Cass
On Feb 13, 2008 7:42 AM, B. <docile_body at yahoo.com> wrote:
> [Personally wouldn't haven't minded this when/if I was
> single ... what a Hellish holiday it can be. - B.]
>
>
>
>
> http://edition.cnn.com/2008/WORLD/meast/02/12/saudi.valentine/index.html?iref=mpstoryview
>
> Saudi Arabia bans all things red ahead of Valentine's
> Day
>
> (CNN) -- Saudi Arabia has asked florists and gift
> shops to remove all red items until after Valentine's
> Day, calling the celebration of such a holiday a sin,
> local media reported Monday.
>
> With a ban on red gift items over Valentine's Day in
> Saudi Arabia, a black market in red roses has
> flowered.
>
> "As Muslims we shouldn't celebrate a non-Muslim
> celebration, especially this one that encourages
> immoral relations between unmarried men and women,"
> Sheikh Khaled Al-Dossari, a scholar in Islamic
> studies, told the Saudi Gazette, an English-language
> newspaper.
>
> Every year, officials with the conservative Muslim
> kingdom's Commission for the Promotion of Virtue and
> Prevention of Vice clamp down on shops a few days
> before February 14, instructing them to remove red
> roses, red wrapping paper, gift boxes and teddy bears.

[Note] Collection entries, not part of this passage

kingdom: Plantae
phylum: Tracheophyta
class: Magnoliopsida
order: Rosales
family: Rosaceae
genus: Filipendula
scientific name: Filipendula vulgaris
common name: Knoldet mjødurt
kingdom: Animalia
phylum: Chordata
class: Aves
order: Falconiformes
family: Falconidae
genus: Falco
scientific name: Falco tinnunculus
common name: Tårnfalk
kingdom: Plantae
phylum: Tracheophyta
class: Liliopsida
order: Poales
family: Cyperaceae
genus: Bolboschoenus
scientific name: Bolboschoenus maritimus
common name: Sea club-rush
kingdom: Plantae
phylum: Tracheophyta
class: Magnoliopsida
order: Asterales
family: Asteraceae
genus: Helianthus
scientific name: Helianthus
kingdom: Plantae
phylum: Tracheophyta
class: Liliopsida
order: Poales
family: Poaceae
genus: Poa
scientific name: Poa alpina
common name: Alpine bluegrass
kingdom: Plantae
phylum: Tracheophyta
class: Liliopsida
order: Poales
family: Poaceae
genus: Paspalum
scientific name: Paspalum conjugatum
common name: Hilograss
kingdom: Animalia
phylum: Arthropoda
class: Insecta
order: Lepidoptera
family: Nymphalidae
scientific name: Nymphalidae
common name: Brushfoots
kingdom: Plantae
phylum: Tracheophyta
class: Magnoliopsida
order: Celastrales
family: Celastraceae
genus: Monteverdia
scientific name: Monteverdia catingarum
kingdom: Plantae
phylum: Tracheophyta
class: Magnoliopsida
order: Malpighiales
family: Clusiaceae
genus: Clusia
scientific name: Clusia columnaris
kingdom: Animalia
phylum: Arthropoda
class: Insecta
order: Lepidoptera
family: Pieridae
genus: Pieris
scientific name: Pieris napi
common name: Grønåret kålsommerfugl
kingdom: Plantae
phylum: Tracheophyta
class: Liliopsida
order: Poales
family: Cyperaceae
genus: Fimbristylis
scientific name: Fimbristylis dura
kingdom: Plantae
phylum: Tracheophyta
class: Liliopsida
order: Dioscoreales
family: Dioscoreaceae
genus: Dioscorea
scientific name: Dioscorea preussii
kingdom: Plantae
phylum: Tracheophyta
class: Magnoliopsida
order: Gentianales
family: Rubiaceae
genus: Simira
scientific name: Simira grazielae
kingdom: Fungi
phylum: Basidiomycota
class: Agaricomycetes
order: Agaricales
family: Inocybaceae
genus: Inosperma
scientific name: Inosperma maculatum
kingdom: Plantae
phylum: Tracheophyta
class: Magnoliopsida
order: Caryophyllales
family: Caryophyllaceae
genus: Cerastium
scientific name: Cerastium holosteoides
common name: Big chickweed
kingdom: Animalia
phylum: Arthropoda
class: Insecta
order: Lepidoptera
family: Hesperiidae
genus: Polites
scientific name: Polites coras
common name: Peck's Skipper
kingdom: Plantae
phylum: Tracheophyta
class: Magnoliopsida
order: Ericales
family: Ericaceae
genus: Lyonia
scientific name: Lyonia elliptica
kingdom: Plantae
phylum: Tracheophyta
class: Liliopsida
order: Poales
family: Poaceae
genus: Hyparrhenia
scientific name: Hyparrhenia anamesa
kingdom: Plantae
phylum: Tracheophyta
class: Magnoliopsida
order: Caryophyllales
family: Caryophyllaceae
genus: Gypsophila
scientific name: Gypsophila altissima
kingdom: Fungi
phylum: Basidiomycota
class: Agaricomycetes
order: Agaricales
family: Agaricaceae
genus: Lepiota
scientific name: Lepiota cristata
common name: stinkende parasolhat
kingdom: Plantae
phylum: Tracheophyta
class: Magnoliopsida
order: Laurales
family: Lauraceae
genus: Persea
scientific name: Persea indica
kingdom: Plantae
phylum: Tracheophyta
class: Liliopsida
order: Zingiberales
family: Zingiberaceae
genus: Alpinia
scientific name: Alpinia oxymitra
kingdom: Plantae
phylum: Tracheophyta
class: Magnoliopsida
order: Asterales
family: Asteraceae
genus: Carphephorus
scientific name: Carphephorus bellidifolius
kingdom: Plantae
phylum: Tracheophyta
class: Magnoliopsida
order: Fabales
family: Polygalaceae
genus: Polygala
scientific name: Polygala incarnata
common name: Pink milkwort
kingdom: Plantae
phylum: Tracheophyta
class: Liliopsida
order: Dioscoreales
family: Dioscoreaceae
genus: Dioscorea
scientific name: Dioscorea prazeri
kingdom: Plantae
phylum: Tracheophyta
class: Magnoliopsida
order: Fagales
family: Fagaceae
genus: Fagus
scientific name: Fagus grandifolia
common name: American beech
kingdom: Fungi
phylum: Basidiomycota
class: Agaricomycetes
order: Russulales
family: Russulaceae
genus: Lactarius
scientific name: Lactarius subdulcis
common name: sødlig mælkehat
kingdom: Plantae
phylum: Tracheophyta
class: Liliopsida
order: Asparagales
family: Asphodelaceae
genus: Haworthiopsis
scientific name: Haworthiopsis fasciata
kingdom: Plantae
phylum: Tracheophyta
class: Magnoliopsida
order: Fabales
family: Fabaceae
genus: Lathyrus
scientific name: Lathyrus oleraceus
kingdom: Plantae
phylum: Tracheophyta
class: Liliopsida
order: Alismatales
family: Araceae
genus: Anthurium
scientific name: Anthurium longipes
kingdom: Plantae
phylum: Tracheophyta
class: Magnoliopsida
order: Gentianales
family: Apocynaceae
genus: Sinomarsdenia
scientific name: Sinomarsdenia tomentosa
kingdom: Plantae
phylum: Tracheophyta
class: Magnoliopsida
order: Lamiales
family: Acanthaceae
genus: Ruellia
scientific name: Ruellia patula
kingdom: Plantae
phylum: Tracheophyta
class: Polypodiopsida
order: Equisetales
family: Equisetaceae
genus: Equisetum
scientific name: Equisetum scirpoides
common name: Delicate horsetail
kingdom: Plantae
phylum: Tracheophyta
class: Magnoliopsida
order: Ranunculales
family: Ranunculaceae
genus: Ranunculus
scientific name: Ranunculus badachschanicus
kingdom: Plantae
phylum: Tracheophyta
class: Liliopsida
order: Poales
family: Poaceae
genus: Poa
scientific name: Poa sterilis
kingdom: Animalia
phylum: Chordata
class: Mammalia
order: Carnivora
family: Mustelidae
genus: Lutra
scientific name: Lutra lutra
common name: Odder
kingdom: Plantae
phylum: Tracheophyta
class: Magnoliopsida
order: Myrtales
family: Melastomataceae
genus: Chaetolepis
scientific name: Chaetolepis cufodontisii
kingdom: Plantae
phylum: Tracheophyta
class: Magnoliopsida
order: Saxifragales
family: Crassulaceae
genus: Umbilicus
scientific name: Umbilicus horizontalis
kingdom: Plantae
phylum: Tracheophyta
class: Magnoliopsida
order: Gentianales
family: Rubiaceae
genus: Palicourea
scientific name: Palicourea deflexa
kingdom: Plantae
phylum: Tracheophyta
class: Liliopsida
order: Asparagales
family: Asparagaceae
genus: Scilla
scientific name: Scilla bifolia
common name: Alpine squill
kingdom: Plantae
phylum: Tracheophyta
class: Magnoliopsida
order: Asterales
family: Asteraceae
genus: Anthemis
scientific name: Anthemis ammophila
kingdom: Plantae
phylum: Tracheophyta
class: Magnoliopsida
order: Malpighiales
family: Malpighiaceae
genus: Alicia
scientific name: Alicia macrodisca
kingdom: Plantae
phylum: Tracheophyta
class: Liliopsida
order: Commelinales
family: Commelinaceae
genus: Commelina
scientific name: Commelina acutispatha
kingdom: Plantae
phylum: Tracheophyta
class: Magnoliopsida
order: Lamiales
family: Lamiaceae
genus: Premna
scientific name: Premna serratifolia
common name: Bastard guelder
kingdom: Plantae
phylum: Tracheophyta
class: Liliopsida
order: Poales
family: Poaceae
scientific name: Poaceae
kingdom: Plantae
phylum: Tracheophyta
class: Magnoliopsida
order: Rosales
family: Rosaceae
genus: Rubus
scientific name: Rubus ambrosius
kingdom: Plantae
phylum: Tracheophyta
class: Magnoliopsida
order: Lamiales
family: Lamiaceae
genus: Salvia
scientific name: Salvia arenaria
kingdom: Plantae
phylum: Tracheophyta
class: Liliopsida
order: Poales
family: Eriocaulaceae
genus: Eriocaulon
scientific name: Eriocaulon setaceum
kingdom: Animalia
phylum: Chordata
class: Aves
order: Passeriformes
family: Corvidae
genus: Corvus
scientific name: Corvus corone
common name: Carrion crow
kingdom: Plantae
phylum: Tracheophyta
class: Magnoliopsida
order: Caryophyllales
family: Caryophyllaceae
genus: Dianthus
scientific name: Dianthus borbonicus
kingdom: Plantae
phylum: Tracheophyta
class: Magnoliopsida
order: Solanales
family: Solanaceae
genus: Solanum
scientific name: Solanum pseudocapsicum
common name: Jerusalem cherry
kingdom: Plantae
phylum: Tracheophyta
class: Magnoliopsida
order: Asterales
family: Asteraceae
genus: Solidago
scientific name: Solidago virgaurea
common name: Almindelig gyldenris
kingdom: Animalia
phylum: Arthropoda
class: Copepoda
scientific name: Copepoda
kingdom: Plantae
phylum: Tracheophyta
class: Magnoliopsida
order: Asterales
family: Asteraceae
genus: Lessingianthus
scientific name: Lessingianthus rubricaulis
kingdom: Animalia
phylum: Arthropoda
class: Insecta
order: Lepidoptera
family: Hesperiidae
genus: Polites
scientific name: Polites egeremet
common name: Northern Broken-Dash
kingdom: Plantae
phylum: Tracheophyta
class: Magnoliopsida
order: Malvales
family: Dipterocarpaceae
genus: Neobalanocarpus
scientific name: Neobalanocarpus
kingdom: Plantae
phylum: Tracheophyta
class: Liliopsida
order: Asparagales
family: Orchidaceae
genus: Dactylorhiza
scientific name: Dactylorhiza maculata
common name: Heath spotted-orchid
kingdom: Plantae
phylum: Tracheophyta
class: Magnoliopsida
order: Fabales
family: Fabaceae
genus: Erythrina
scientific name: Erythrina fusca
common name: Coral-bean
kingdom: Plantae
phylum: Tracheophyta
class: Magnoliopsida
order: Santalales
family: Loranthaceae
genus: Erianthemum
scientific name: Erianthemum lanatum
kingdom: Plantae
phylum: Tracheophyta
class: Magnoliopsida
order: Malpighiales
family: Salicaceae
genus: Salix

> On the eve of the holiday, they raid stores and seize
> symbols of love.
>
> The virtue and vice squad is a police force of several
> thousand charged with, among other things, enforcing
> dress codes and segregating the sexes. Saudi Arabia,
> which follows a strict interpretation of Islam called
> Wahhabism, punishes unrelated women and men who mingle
> in public.
>
> Ahmed Al-Omran, a university student in Riyadh, told
> CNN that the government decision will give the
> international media another reason to make fun of the
> Saudis "but I think that we got used to that by now."
>
> "I think what they are doing is ridiculous," said
> Al-Omran, who maintains the blog 'Saudi Jeans.' "What
> the conservatives in this country need to learn is
> something called 'tolerance.' If they don't see the
> permissibility of celebrating such an occasion, then
> fine -- they should not celebrate it. But they have to
> know they have no right to impose their point of view
> on others."
>
> Because of the ban on red roses, a black market has
> flowered ahead of Valentine's Day. Roses that normally
> go for five Saudi riyal ($1.30) fetch up to 30 riyal
> ($8) on February 14, the Saudi Gazette said.
>
> "Sometimes we deliver the bouquets in the middle of
> the night or early morning, to avoid suspicion," one
> florist told the paper.
> Saudi Arabia has often come under criticism for its
> treatment of women, most recently in a United Nations
> report that blasted the kingdom for widespread
> discrimination. Under Saudi law, women are subject to
> numerous restrictions, including a prohibition against
> driving and a requirement that they get a man's
> permission to travel or have surgery.
>
> A businesswoman told the Times of London this month
> that she was detained and strip-searched by the
> religious police for holding a meeting in a coffee
> shop with male colleagues.
>
> Two years ago, a teenager was raped by seven men who
> found her alone with a man unrelated to her. The
> government sentenced the 19-year-old woman to 200
> lashes and six months in prison for being in the
> company of a man who wasn't a family member or her
> husband. She was later pardoned. The seven rapists
> were sentenced to two to nine years in prison.